Konflikt zwischen Armee-Anhängern und Islamisten Ägypten - Ein zerrissenes Land
KAIRO · Einen Tag nach massiven Protesten gegen Ägyptens Militärführung, bei denen am Sonntag mindestens 53 Menschen ums Leben kamen, wurden Militär und Polizei gleich zum Ziel mehrerer Anschläge.
Fünf Soldaten starben am Montag, als ihre Patrouille in der Nähe der Suez-Kanal-Stadt Ismailia von Unbekannten angegriffen wurden. Zuvor war eine Autobombe in der Nähe des Polizeihauptquartiers der Stadt Al-Tor im Südsinai explodiert. Fünf Menschen kamen dabei ums Leben, 48 wurden verletzt.
In Kairo wurde auch eine Fernseh-Satelliten-Station mit Panzerfäusten angegriffen, die von ägyptischen Fernsehstationen benutzt wird. Dabei kam es aber nur zu geringem Sachschaden. Ägypten bleibt politisch ein zerrissenes Land. Am Sonntag hatten die einen die ägyptischen Armee zum 40 Jahrestages des Oktoberkrieges gegen Israel gefeiert und den Putsch zelebriert, mit dessen Hilfe vor drei Monaten die Muslimbrüder von der Macht verdrängt worden waren.
An anderen Orten protestierten Zehntausende gegen den Putsch und Militärchef Abdel Fattah El-Sisi. In Muhandiseen, einem Viertel im Westen Kairos, hatten sich am Nachmittag mehr als 10.000 Putsch-Gegner versammelt, um in Richtung Innenstadt zu marschieren. Es war einer von einem halben Dutzend Märschen in Kairo.
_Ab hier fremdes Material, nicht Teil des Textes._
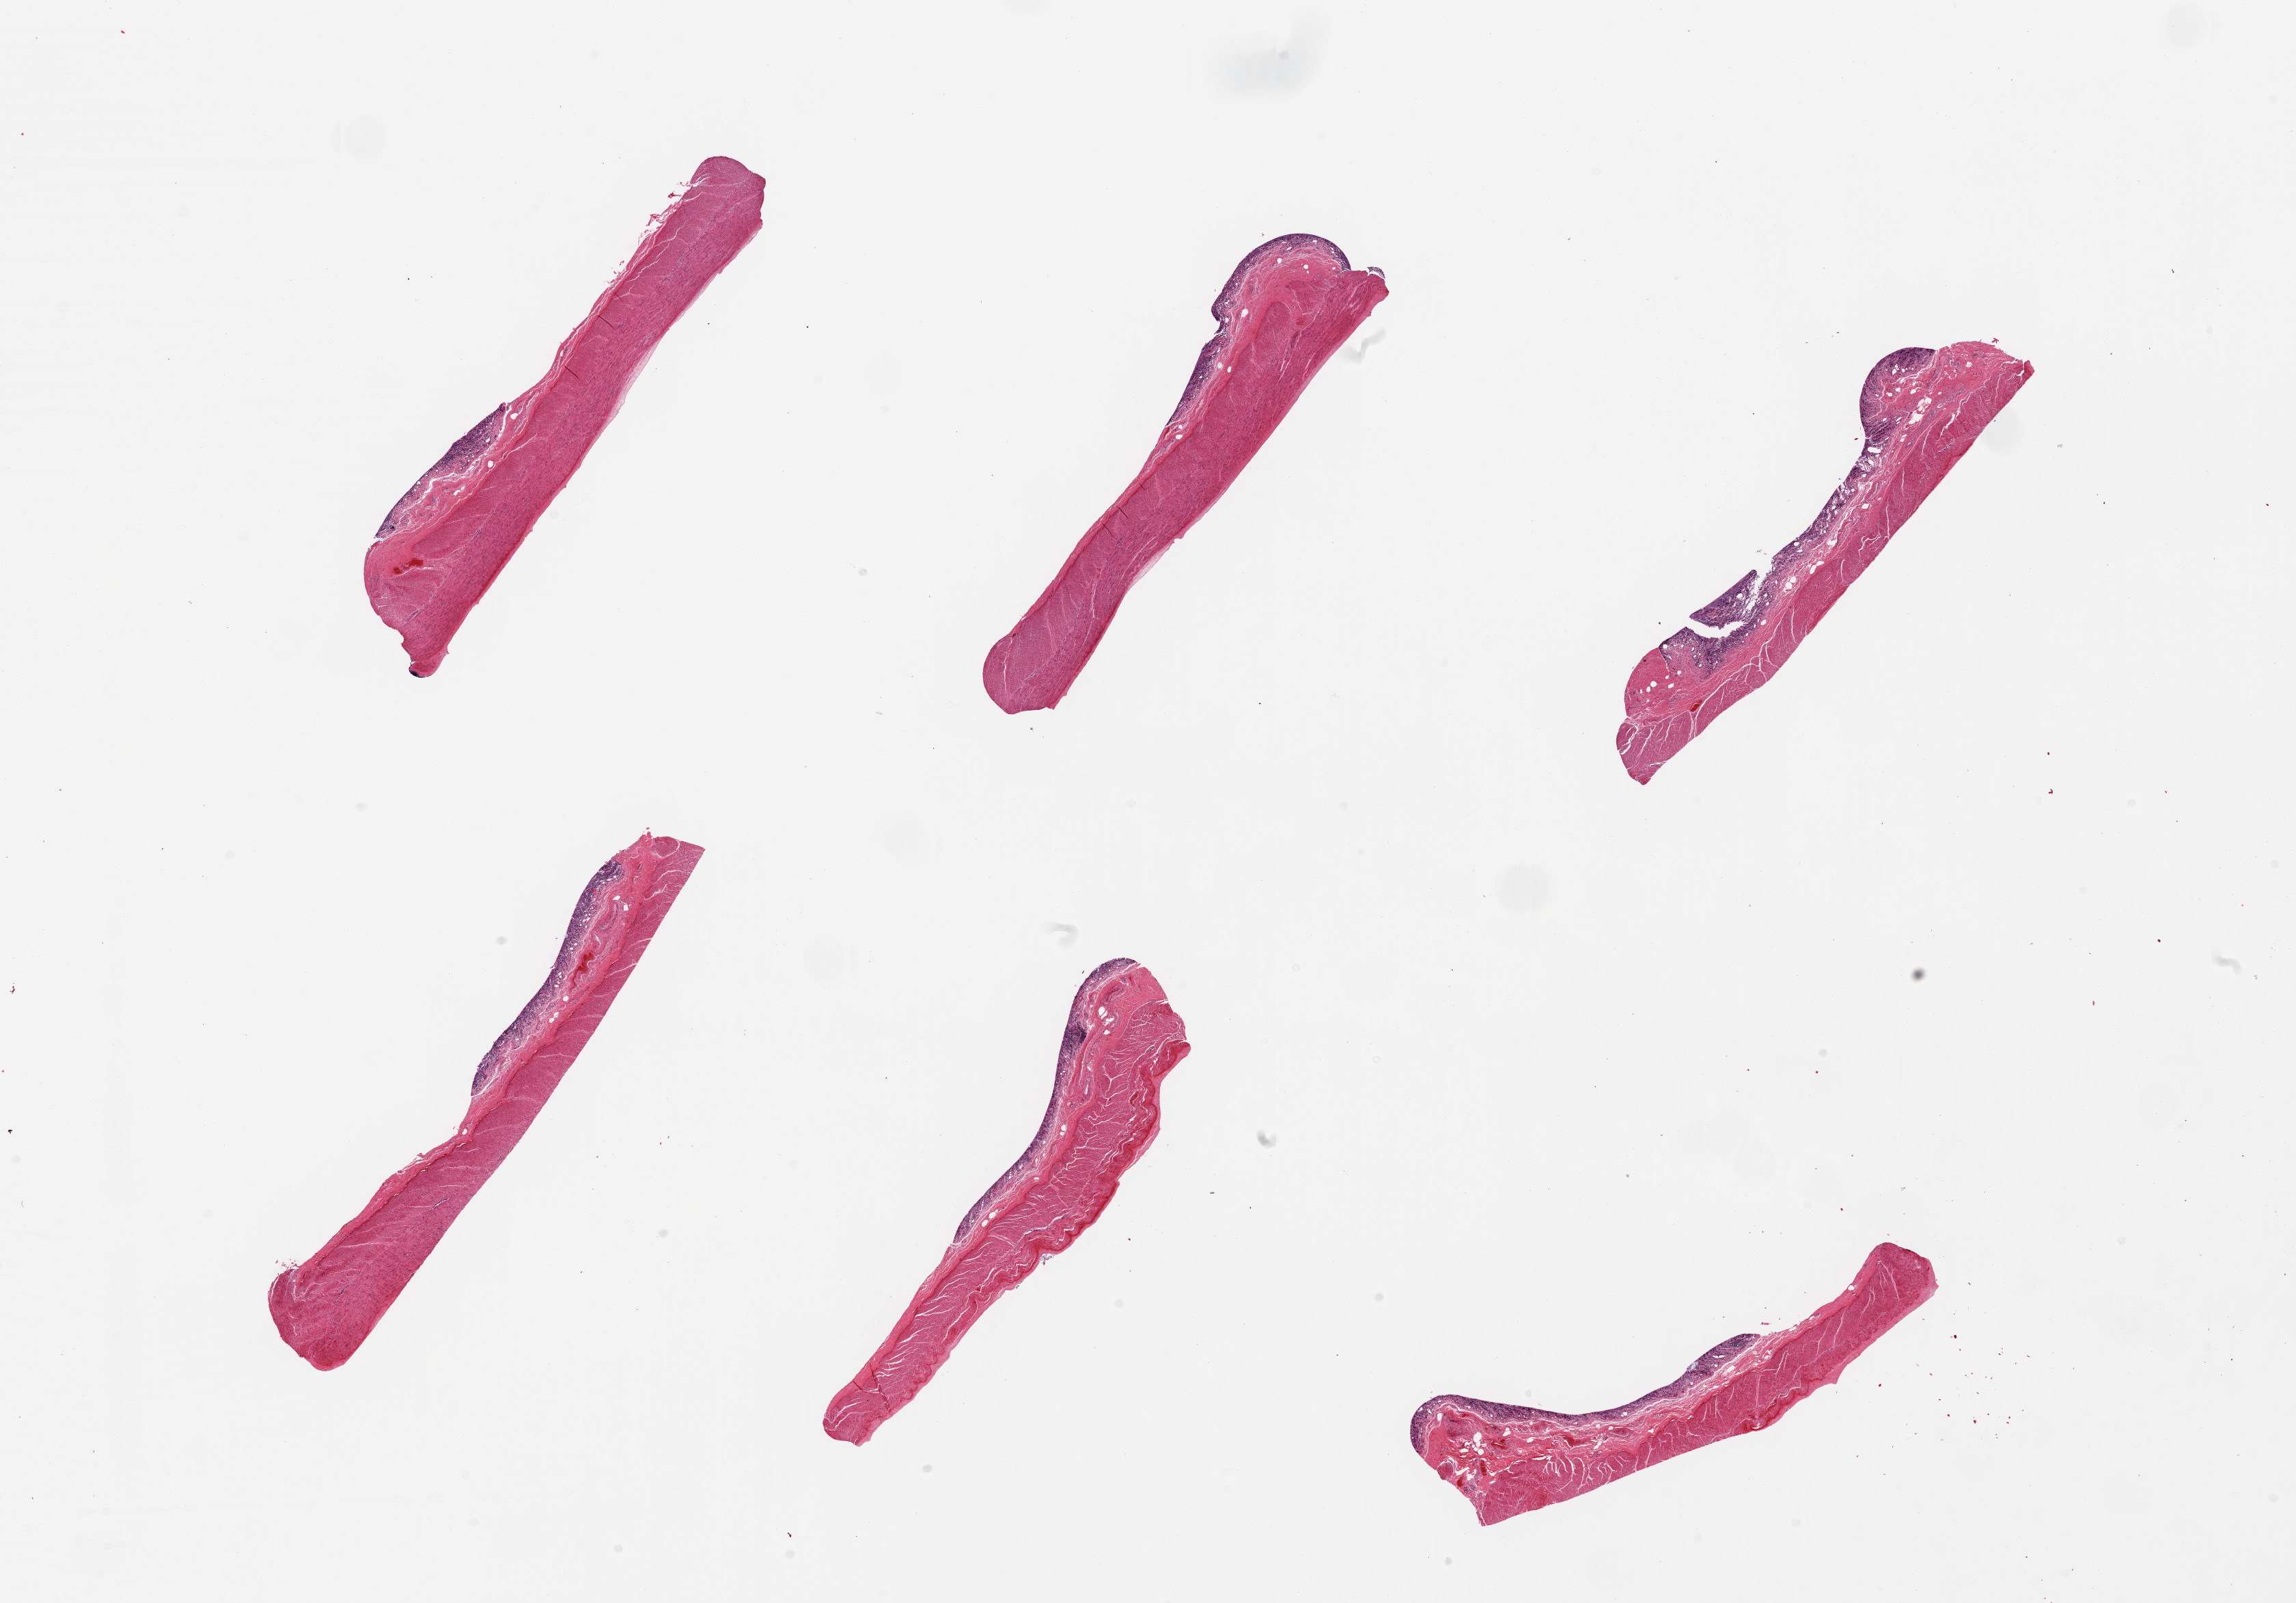
Whole-slide image, hematoxylin and eosin (H&E) stain, brightfield, low-resolution overview of the scanned area, about 26.6 x 18.6 mm (from a 20x scan); PAXgene-fixed paraffin-embedded (PFPE) section; section of transverse colon (target tissue); donor tissue sample.
* review note (as recorded): 6 pieces; autolyzed mucosa; preserved muscularis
Die meisten Demonstranten gehörten den Muslimbrüdern an, aber auffällig ist auch eine kleine, wachsende Zahl an Nicht-Islamisten, die sich den Protesten anschließen. Eine von ihnen war Hala Alam Eddin. "Ich bin eine Liberale und habe mit den Muslimbrüdern nichts am Hut", begann sie. "Aber wer, wie der Muslimbruder Muhammad Mursi, mit der Wahlurne an die Macht gekommen ist, muss durch sie wieder abgewählt werden", argumentierte sie, westlich gekleidet mit offenem Haar.
"Die Muslimbrüder sind Ägypter wie wir. Wie kann jemand akzeptieren, dass deren Protestlager mit Hunderten Toten aufgelöst wurden, wenn man nur einen Funken von Menschlichkeit in sich hat?", fragte sie. Was Ägypten jetzt erlebe, sei nicht nur der Versuch, die Muslimbrüder auszuschalten, es sei eine Konterrevolution, durch die die alten Mächte wieder zurückgekehrt seien: "Ein Putsch kommt von oben. Eine Revolution von unten."
Ein paar Kilometer von Muhandiseen entfernt, auf dem Tahrir-Platz, feierten dagegen die Anhänger des Militärs und des Putsches den Jahrestag des Oktober-Krieges. Zuvor waren sie mit großen Pappmaché-Attrappen, die Panzer und Hubschrauber darstellen sollten und die sie auf ihre Fahrzeuge gesetzt hatten, im Stil eines Karnevalsumzuges durch die Straße gezogen. Ein Auto hatte einen Pappmaché-Löwen auf dem Dachgepäckträger, der den Militärchef Abdel Fattah El-Sisi symbolisieren sollte.
Auf dem Tahrir-Platz selbst herrschte Volksfeststimmung, während das Militär eine Hubschrauber-Parade über den Platz flog. "Ich bin mit meiner ganzen Familie gekommen, nicht nur um den Jahrestag des Oktoberkrieges zu feiern, sondern auch, dass unser Militär endlich mit den Muslimbrüdern aufgeräumt hat", erklärte die Hausfrau Ghada mit jeweils einem Kind an der Hand, bevor sie an gepanzerten Truppentransportern vorbei zu den Kontrollposten des Militärs und dann auf den Tahrir-Platz weiterging.
Da beide politischen Lager auf den Straßen ihre Anhänger mobilisierten, blieben die Konfrontationen nicht aus. An mehreren Stellen Kairo und an anderen Orten des Landes kam es zu stundenlangen Straßenschlachten zwischen der Polizei und den Anhängern des Putsches auf der einen und dessen Gegnern auf der anderen Seite. Nach Angaben des Gesundheitsministeriums wurden dabei 53 Menschen getötet, die meisten in Kairo, aber auch im südägyptischen Minya und in Beni Suef gab es Tote. Die meisten der Opfer stammen aus den Reihen der Anti-Putsch-Demonstranten, von denen auch mehrere Hundert verhaften worden sein sollen.